Ähnliches ereignete sich Ende der 1960er-Jahre auch im Isarwinkel, wovon der Gaißacher Landwirt und frühere Almbauernchef Georg Mair zu berichten weiß. Während seiner Jugendzeit als Hüterbub auf der Lerchkogel- und Ludern-Alm seien Holzknechte zum nicht weit entfernten Kotzen-Niederleger im Vorkarwendel südlich von Fall aufgestiegen und hätten „das Dach heruntergerissen, damit es hineinregnet und die Hütte rascher verfällt“. Dieser Anblick sei für die Almleute schmerzlich gewesen. „Wir haben uns dann aber noch alles irgendwie Brauchbare aus der Ruine herausgeholt“, berichtet er. Robert Krebs vom Tölzer Forstbetrieb bestätigt diese Geschichte, meint jedoch, dass das „nicht ursächlich war für den Verfall dieser Alm, sondern den Vorgang nur beschleunigen sollte“. Inzwischen, das betonen sowohl Georg Mair als auch Robert Krebs, habe ein Umdenken stattgefunden: „Die Konkurrenz ist einem vertrauensvollen Miteinander zwischen Alm- und Forstwirtschaft gewichen.“ Krebs ergänzt: „Wald und Weide befinden sich heute in einer guten Balance.“ Dazu beigetragen habe die seit den 1970er-Jahren von paritätisch besetzten Kommissionen im Einvernehmen erzielte Trennung von Wald und Weide. Es sei „unbestritten, wie bedeutsam die freien Flächen und Grenzbereiche zwischen Alm und Wald für die Artenvielfalt sind“.

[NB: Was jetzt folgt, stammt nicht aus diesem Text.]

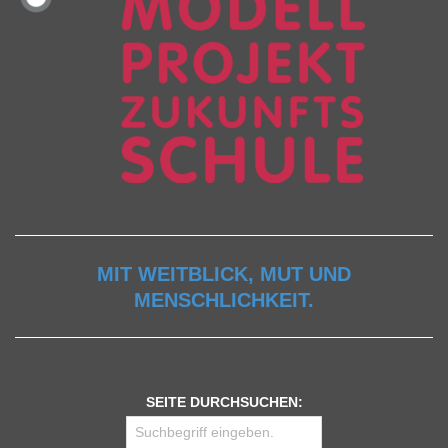
MIT WEITBLICK, MUT UND
MENSCHLICHKEIT.
SEITE DURCHSUCHEN: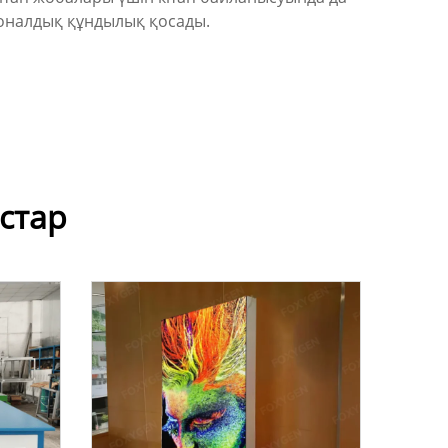
ционалдық құндылық қосады.
стар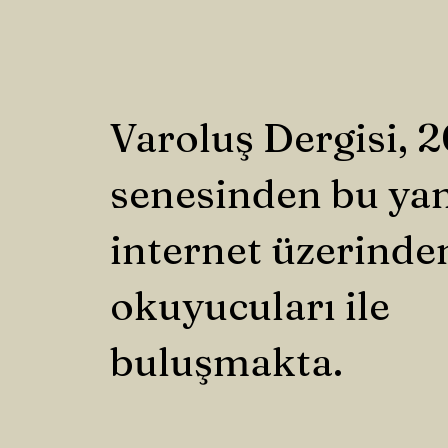
Varoluş Dergisi, 
senesinden bu ya
internet üzerinde
okuyucuları ile
buluşmakta.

Das kontinuierliche Almensterben hatte mehrere Gründe: Es herrschte viel Not und die Erträge waren gering. Die mühselige Arbeit weit abseits der Hofstellen war nicht mehr rentabel, weil es damals weder Fahrwege noch spezielle Förderprogramme gab. Und mit dem Aufstreben von Gewerbe und Industrie waren die Arbeitskräfte in besser bezahlte Berufe abgewandert. Die Bergbauern konnten da nicht mehr mithalten. Die ungünstigsten und entlegensten Standorte von Almen wurden deshalb nach und nach aufgegeben.

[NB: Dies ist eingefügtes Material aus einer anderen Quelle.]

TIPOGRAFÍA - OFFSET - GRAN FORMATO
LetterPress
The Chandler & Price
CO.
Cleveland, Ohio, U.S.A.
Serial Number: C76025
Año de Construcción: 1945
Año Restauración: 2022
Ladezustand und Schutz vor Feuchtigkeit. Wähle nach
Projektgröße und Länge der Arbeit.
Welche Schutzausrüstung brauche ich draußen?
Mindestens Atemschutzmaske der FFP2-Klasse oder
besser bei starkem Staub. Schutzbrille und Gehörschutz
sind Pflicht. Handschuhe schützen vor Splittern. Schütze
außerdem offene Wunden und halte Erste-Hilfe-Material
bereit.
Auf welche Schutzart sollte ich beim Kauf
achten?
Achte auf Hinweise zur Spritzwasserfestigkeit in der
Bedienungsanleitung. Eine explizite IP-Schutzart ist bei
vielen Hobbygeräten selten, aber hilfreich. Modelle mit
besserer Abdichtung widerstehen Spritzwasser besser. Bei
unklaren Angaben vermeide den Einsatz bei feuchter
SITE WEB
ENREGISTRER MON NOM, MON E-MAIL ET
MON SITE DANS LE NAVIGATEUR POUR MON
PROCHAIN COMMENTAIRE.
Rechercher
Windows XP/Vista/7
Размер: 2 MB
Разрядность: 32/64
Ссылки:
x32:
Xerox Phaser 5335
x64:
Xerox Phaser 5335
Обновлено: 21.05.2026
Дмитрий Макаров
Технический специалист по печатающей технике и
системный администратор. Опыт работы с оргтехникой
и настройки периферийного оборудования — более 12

Es fehlte auch noch an Wertschätzung für dieses kulturelle Erbe der Menschheit. Und dann trat auch noch die Forstwirtschaft auf den Plan, die sich damals in einer Konkurrenz zur Almwirtschaft sah und sie zurückdrängen wollte.
Doch das ist Vergangenheit. Als entscheidend für die Zukunft der Bergbauern sieht es Robert Krebs an, dass man „die Almwirtschaft weiterhin so unterstützt, dass sie für kommende Generationen von Landwirten attraktiv bleibt“. Heute stehe man viel besser da, bestätigt der frühere Chef der Almbauern, Georg Mair: Die Politik habe die Bedeutung der extensiven Bewirtschaftung als Garant für den Fortbestand dieser ökologisch wertvollen und auch für den Tourismus wichtigen Kulturlandschaft erkannt und unterstütze sie mit finanziellen Förderprogrammen.

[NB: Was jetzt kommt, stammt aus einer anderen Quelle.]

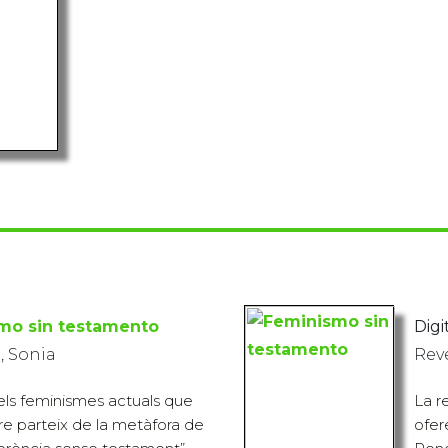
mo sin testamento
Digit
, Sonia
Rev
 els feminismes actuals que
La r
bre parteix de la metàfora de
ofer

Die verschwundenen Almen werden unterdessen mehr und mehr zu einem Betätigungsfeld für Heimatforscher und Archäologen. Anhand alter Landkarten lassen sie sich noch lokalisieren. Zu erkennen sind sie im Gelände an rechteckig angeordneten Mauerresten, manchmal auch an Metallteilen, Resten von Gerätschaften und Brandstellen.
Fehlen solche Spuren, lassen sich diese Orte auch noch an einem auffallend starken Brennnessel-Bewuchs erkennen: Der rührt daher, dass unmittelbar vor den Viehunterständen der Stickstoffeintrag durch die Exkremente der Rinder besonders hoch gewesen ist.